Pradhan Priyabrata, Rai Vineet Kumar, Halder Jitu, Kar Durgamadhab, Prusty Shakti Ketan, Rout Saroj Kumar, Manoharadas Salim, Palanisamy Subramanian, Dash Priyanka, Das Chandan, Kar Biswakanth, Ghosh Goutam, Rath Goutam
School of Pharmaceutical Sciences, Siksha 'O' Anusandhan (Deemed to Be University), Kalinga Nagar, Bhubaneswar, 751030, Odisha, India.
LNK International Inc, Hauppauge, New York, 11788, USA.
AAPS PharmSciTech. 2025 May 6;26(5):124. doi: 10.1208/s12249-025-03119-2.
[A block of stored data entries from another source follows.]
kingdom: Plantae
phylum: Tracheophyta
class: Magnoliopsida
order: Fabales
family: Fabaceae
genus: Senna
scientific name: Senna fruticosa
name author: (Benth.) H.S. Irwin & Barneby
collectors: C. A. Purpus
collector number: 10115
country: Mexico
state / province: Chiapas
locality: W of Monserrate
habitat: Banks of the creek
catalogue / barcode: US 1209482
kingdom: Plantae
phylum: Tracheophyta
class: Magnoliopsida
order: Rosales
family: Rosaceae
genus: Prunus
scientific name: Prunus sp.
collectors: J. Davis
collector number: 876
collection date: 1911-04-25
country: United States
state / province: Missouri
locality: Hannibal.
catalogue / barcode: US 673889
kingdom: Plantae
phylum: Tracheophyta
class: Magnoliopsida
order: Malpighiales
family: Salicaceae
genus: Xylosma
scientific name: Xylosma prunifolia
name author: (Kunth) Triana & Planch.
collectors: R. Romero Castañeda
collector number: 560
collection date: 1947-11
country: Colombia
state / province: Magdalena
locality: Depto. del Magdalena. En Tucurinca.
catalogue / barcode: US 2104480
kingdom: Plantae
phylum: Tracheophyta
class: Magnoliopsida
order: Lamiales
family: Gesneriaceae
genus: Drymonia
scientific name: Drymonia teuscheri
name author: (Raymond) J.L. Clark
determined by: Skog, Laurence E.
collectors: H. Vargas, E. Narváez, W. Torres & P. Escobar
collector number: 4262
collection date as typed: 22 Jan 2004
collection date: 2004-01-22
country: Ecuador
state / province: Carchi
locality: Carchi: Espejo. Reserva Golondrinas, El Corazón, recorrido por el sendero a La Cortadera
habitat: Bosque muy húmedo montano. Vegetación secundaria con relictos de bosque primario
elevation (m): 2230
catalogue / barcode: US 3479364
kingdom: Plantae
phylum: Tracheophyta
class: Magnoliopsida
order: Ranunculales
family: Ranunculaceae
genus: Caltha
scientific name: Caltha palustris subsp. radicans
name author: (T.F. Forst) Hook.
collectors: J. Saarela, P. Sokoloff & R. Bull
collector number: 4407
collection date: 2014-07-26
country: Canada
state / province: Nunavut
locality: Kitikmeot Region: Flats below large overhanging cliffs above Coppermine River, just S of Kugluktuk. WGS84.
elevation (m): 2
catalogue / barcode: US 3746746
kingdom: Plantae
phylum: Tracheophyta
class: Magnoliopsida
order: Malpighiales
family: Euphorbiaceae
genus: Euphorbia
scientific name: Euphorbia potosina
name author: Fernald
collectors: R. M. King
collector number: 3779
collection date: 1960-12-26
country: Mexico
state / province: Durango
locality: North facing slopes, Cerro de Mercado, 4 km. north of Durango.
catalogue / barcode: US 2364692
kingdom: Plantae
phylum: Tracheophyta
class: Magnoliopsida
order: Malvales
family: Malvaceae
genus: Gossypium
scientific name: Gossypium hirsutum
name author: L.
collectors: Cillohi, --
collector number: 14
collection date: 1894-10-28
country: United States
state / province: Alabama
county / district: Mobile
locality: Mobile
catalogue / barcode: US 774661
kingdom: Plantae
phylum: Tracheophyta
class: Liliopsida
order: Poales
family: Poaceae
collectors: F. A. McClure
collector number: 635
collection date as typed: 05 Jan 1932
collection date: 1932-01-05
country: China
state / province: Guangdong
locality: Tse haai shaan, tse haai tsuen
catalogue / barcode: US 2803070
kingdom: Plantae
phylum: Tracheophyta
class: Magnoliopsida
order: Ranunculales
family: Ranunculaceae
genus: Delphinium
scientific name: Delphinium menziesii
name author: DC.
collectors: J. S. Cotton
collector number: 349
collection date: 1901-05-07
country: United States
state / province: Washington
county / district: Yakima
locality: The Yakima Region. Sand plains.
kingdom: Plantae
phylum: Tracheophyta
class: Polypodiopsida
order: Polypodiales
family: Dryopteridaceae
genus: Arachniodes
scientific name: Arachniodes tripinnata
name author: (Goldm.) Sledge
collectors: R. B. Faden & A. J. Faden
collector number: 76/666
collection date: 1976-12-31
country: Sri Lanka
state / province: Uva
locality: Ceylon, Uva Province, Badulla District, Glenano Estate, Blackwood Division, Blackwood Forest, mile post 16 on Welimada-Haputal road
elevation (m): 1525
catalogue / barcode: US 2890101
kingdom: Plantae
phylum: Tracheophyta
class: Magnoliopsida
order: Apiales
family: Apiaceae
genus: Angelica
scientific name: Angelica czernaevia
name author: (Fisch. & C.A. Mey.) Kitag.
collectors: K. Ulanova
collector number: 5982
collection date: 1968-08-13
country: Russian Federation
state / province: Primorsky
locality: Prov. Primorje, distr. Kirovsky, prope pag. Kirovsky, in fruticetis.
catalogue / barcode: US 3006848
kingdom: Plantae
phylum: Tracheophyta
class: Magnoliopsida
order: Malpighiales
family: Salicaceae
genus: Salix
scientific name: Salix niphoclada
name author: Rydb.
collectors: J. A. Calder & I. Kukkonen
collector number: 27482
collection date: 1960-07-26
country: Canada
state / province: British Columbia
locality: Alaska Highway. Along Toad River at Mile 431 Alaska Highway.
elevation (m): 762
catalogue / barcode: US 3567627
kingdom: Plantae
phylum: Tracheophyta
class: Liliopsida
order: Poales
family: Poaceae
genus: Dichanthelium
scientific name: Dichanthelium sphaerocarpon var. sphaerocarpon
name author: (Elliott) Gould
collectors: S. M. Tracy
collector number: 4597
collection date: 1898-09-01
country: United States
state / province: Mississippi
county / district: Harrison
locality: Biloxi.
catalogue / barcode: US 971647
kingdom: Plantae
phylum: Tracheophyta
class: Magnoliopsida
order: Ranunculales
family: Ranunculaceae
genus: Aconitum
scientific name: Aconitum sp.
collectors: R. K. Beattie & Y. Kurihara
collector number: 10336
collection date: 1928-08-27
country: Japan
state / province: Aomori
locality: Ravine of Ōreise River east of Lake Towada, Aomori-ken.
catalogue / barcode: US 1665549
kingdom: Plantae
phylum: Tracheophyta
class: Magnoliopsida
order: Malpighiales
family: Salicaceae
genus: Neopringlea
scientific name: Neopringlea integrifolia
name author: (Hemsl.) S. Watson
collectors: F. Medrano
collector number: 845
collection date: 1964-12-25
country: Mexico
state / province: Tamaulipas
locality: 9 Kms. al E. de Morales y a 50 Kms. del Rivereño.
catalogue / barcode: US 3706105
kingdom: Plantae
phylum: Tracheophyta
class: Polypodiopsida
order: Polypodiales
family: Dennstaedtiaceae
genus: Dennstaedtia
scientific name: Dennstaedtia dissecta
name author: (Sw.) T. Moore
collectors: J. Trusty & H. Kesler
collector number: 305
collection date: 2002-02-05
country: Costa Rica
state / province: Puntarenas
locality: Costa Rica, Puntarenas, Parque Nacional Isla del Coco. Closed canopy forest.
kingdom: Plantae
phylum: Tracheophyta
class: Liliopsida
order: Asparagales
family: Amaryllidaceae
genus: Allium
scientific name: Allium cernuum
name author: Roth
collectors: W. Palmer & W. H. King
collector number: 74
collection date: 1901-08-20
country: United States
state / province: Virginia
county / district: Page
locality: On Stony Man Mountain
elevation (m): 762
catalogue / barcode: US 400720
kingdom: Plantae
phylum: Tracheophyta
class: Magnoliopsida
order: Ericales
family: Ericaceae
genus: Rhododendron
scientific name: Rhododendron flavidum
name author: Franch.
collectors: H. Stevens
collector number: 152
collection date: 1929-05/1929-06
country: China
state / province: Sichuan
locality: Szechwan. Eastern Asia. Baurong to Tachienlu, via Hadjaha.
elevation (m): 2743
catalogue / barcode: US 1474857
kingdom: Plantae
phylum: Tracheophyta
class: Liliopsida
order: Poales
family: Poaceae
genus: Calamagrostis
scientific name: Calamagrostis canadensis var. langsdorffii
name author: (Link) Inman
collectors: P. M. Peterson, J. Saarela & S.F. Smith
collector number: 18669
The present study focuses on developing and optimising chitosan nanoparticles containing quercetin-β-cyclodextrin inclusion complex (QNPs) using the nanoprecipitation method to enhance quercetin's solubility, stability, and bioavailability. A comprehensive optimization study revealed that Batch B6, which utilized ethanol as the solvent, poloxamer 188 as the stabilizer, and chitosan at a concentration of 0.2% (w/v), exhibits optimal characteristics required for providing a stable colloidal system. The prepared nanoparticles were characterized for their physicochemical properties using FTIR, DSC, X-ray Diffraction, and SEM, which confirmed the successful inclusion of quercetin within the β-cyclodextrin complex and the reduction in crystallinity. In-vitro drug release studies demonstrated a controlled release profile for QNPs compared to free quercetin and the inclusion complex. Pharmacokinetic evaluation in mice via oral administration revealed a significant enhancement in systemic circulation and brain uptake, with QNPs showing a peak plasma concentration of 6.5 µg/mL at 2 h and a brain concentration of 3.5 µg/g at 4 h, indicating improved bioavailability and prolonged retention. In the Pentylenetetrazole and Kainic acid-induced epilepsy mice model, QNP significantly reduced seizure duration, frequency of seizures, and severity scores favoured the QNP formulation over free quercetin. QNPs also exhibited a significant neuroprotective effect by enhancing antioxidant enzyme levels such as superoxide dismutase, catalase, and glutathione reductase in brain tissue. Furthermore, Na⁺/K⁺-ATPase activity was significantly preserved in QNP-treated groups, indicating membrane stability and reduced neuronal excitability. These findings suggest that QNPs offer a promising strategy for enhancing quercetin's therapeutic efficacy in neurological disorders such as epilepsy.
本研究聚焦于采用纳米沉淀法开发并优化含有槲皮素-β-环糊精包合物(QNPs)的壳聚糖纳米颗粒,以提高槲皮素的溶解度、稳定性和生物利用度。一项全面的优化研究表明,批次B6利用乙醇作为溶剂、泊洛沙姆188作为稳定剂以及浓度为0.2%(w/v)的壳聚糖,展现出提供稳定胶体系统所需的最佳特性。使用傅里叶变换红外光谱(FTIR)、差示扫描量热法(DSC)、X射线衍射和扫描电子显微镜(SEM)对制备的纳米颗粒进行了物理化学性质表征,证实槲皮素成功包合在β-环糊精复合物中且结晶度降低。体外药物释放研究表明,与游离槲皮素和包合物相比,QNPs具有控释特性。通过口服给药对小鼠进行的药代动力学评估显示,全身循环和脑摄取显著增强,QNPs在2小时时血浆峰值浓度为6.5μg/mL,4小时时脑浓度为3.5μg/g,表明生物利用度提高且保留时间延长。在戊四氮和 kainic 酸诱导的癫痫小鼠模型中,QNP 显著缩短了癫痫发作持续时间、发作频率,且严重程度评分表明 QNP 制剂优于游离槲皮素。QNPs 还通过提高脑组织中超氧化物歧化酶、过氧化氢酶和谷胱甘肽还原酶等抗氧化酶水平,表现出显著的神经保护作用。此外,在 QNP 治疗组中,Na⁺/K⁺-ATP 酶活性得到显著保留,表明膜稳定性和神经元兴奋性降低。这些发现表明,QNPs 为提高槲皮素在癫痫等神经系统疾病中的治疗效果提供了一种有前景的策略。